En ce mois d’octobre, « l’éb’Artiste » (un terme qu’il a inventé, contraction d’ébéniste et d’artiste) travaille sur un meuble à chaussures couplé à une assise toute en rondeurs, qui cache un petit tiroir servant à ranger les produits d’entretien. Un meuble conforme en tout point aux principes de design qu’il s’est fixés : répondre à la fonction de l’objet tout en pensant à son ergonomie générale. Le tout avec des lignes pures, les seules, selon lui, à pouvoir « révéler l’âme du bois ».
Pascal Bonino, sous la marque Wood & More, lance actuellement la commercialisation de l’une de ses créations : des embrasses de rideaux haut de gamme en bois, dont la seule forme suffit à maintenir les rideaux en place. Réalisées dans une gamme de 27 essences de bois locales (platane maillé, pommier, érable…) ou plus exotiques (ébène blanc, bananier…), ces belles embrasses seront bientôt distribuées auprès de boutiques de décoration rhônalpines.

www.wood-more.com

Sylvain Roucher, l’entrepreneur

C’est dans un minuscule atelier au centre-ville de Grenoble que l’entreprise HR Ébénisterie a été créée, en 1998. « Mon père, Hervé, était spécialisé dans la restauration de meubles. Moi, c’est la création et la conception de meubles qui m’intéressaient davantage », explique Sylvain Roucher.

Après un CAP ébénisterie et un BEP menuiser, le jeune homme rejoint l’entreprise paternelle. En 2007, celle-ci est retenue pour le réaménagement de l’intégralité du mobilier d’un magasin de sport à Tignes, « tout en arrondis ».

Pour réussir à honorer la commande, HR Ébénisterie fait l’acquisition d’un centre d’usinage à commande numérique. Un investissement peu courant, à l’époque, pour une si petite entreprise. « Ce robot, piloté par des logiciels de conception, nous offrait tout à coup des possibilités presque infinies en termes de découpe, de perçage ou encore d’usinage », se souvient Sylvain Roucher.

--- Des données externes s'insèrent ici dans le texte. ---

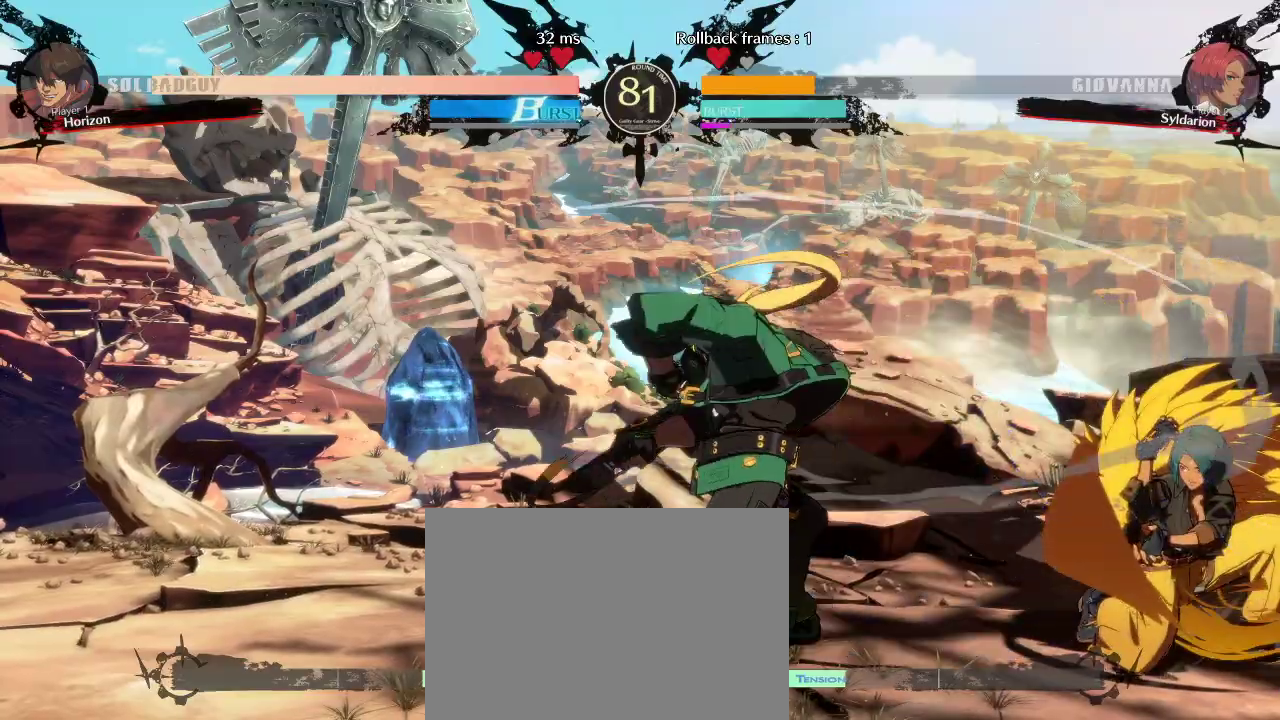
{"buttons": [], "left_stick": "right", "events": [[417, "left_stick", "right"]]}
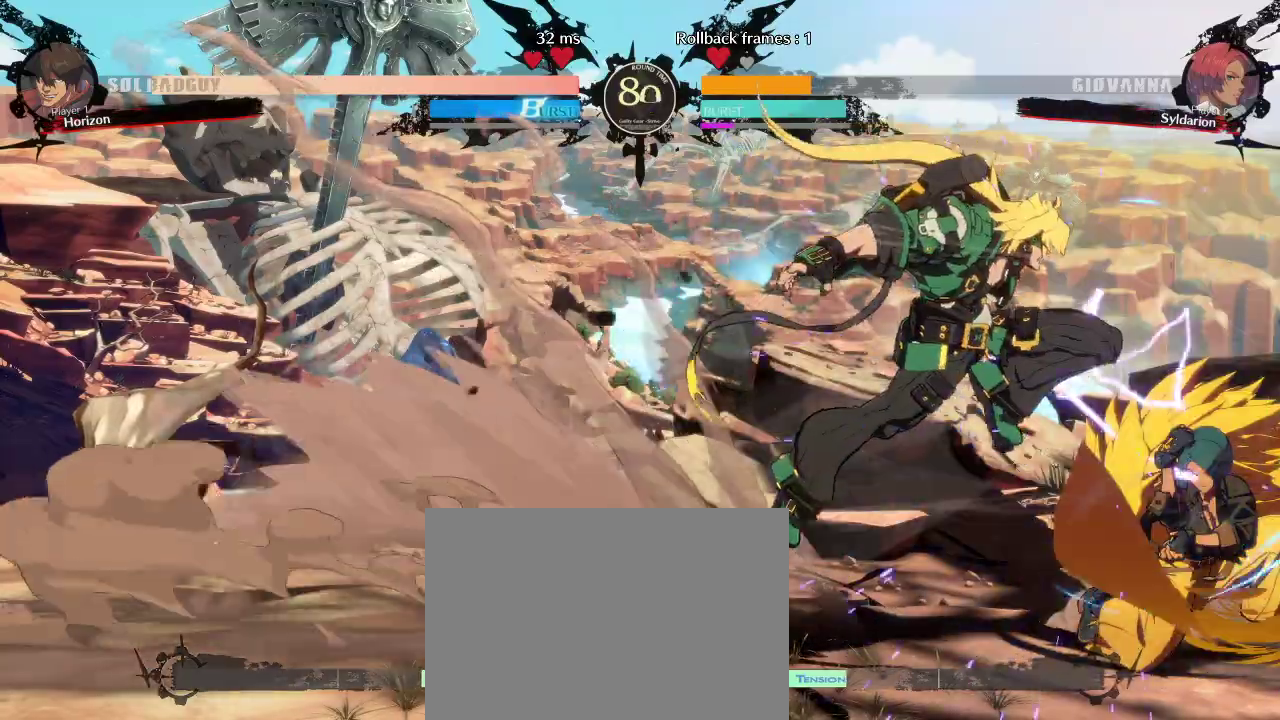
{"buttons": [], "left_stick": "down-right", "events": [[317, "left_stick", "down-right"]]}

Cette première commande passée, la PME réalise d’autres chantiers similaires, avant de concevoir, fabriquer et installer l’intégralité de la décoration de chalets à Megève : table, dressing, portes intérieures, meubles sous vasques… De quoi démontrer la variété de ses savoir-faire.

Du bois au Corian

Depuis 2012, HR Ébénisterie est installée au Versoud, dans un atelier de 450 m2. Cinq personnes sont dédiées à la production. Son premier robot a récemment été remplacé par un centre d’usinage 5 axes encore plus performant.

Celui-ci permet notamment de simuler, en temps réel et en trois dimensions, la fabrication des pièces. L’intérêt ? Détecter la moindre anomalie de conception. Une technologie de pointe au service de l’art et de la création artisanales !

Autre évolution notable pour HR Ébénisterie : son travail, autrefois concentré sur le bois, s’est progressivement élargi à tous ses dérivés (MDF, panneaux contreplaqués, panneaux laqués...), mais également au Corian. « Nous l'achetons en panneaux de 6 à 12 mm d’épaisseur, puis nous le découpons et le collons avec une grande précision sur les surfaces à recouvrir, avant de les poncer longuement », explique Sylvain Roucher. De quoi permettre les créations les plus ambitieuses, mêlant le bois clair et cette résine acrylique.